En una era donde el cielo permanecía eternamente velado por un manto de nubes, la luz brillaba con el valor del oro puro. En esta época de sombras, existía una tribu singular conocida como los Recolectores de Brillos. Eran seres envueltos en oscuridad, salvo por sus enigmáticas máscaras blancas, que vagaban por el mundo en busca de destellos de luz para recolectar, tan preciados para ellos como las más raras gemas. Este relato narra la extraordinaria travesía de Lumis, uno de estos seres, en su más valiente expedición.
Lumis habitaba en Crepúsculo, un enclave oculto en las profundidades del Bosque Tenebroso, donde los rayos solares rara vez besaban la tierra. Los Recolectores de Brillos, como él, eran custodios de cualquier vestigio de luz. Su labor consistía en encontrar y acumular cualquier chispa de luz y resplandor, atesorándolos como los más exquisitos diamantes. Cada recolector portaba un saco encantado, un reservorio para su preciada colección luminosa. Estos destellos no solo significaban riqueza, sino que también alimentaban la luz de su aldea y disipaban la sombra eterna que la acechaba.
La determinación de Lumis lo llevó a emprender una búsqueda por la cueva de la Leyenda del Fulgor Eterno, un resplandor tan potente que se decía podría iluminar Crepúsculo por eones. Consciente de los peligros y de las bestias temibles que resguardaban la cueva, Lumis se sintió aún más compelido a partir en su búsqueda. Ajustándose su máscara blanca y con su saco listo para ser llenado de luz, se despidió de sus seres queridos, prometiendo retornar con el Fulgor Eterno.
La travesía de Lumis lo llevó a atravesar senderos nunca antes cartografiados, a cruzar ríos cuyas aguas destellaban con luz propia, escalar montañas que rasgaban las eternas nubes y aventurarse por valles envueltos en una niebla que parecía devorar toda esperanza. En su camino, Lumis se topó con destellos de luz desconocidos para él, cada uno más hermoso que el anterior, pero ninguno comparable a su codiciado objetivo. Su resolución lo mantuvo firme, incluso cuando el desaliento comenzaba a hacer mella en su espíritu.
Los días se convirtieron en semanas, y cada jornada que terminaba sin hallar la cueva, Lumis sentía cómo el peso de su misión crecía. No obstante, su esperanza, lejos de extinguirse, se avivaba con cada nuevo amanecer, impulsándolo a continuar su búsqueda a pesar del cansancio y las dudas que lo asaltaban.
Finalmente, tras semanas de búsqueda infructuosa, Lumis encontró la cueva. Era un abismo de oscuridad, un lugar donde la luz parecía extinguirse por completo. Dentro, los ecos de sus pasos resonaban como tambores de guerra, un recordatorio constante de los peligros que acechaban en la penumbra. Pero Lumis, armado con las pequeñas luces que había recolectado en su odisea, avanzó, desafiando la oscuridad con cada paso.
En lo más profundo de la cueva, Lumis se enfrentó a la Guardiana de la Luz, una entidad forjada en sombras, con ojos que destellaban promesas y peligros.
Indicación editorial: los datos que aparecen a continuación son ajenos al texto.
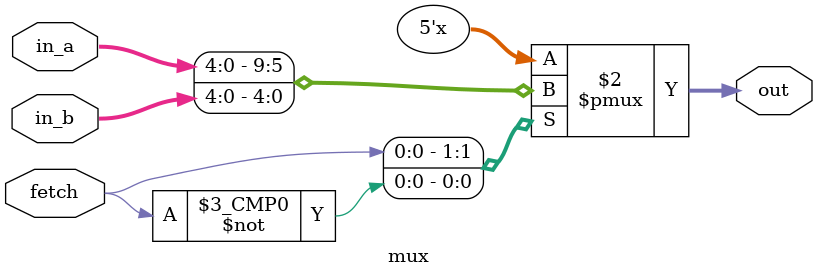
<source format=sv>
`timescale 1ns / 1ps


module mux(
input logic [4:0] in_a, in_b,
input logic fetch,
output logic [4:0] out
);
  always_comb
    unique case (fetch)
      1'b1: out = in_a;
      1'b0: out = in_b;
      default: out = 'x;
    endcase 
  
endmodule

</source>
La Guardiana le propuso desafíos y enigmas, cada uno más complejo y arduo. Lumis, con su ingenio y la pureza de su corazón, superó cada prueba, demostrando su valor y su profundo respeto por la luz.
Tras superar el último desafío, la Guardiana reveló a Lumis el verdadero Fulgor Eterno. No era un objeto ni una gema, sino un pequeño ser luminoso, cuya existencia era en sí misma una fuente de luz inagotable. La Guardiana explicó que el Fulgor Eterno debía ser libre, no confinado. Lumis, comprendiendo la lección, juró ser su protector y compartir su luz con Crepúsculo y más allá.
Con el Fulgor Eterno a su lado, Lumis regresó a su hogar. Su viaje no solo había traído luz a su aldea, sino que también enseñó a todos los Recolectores de Brillos el verdadero significado de su misión. La luz, entendieron, no era solo para ser recolectada; era para ser cultivada, compartida y protegida.
Y así, Crepúsculo se convirtió en un faro de esperanza, un lugar donde la luz y la sombra coexistían en perfecta armonía, gracias a Lumis y su odisea entre los Recolectores de Brillos.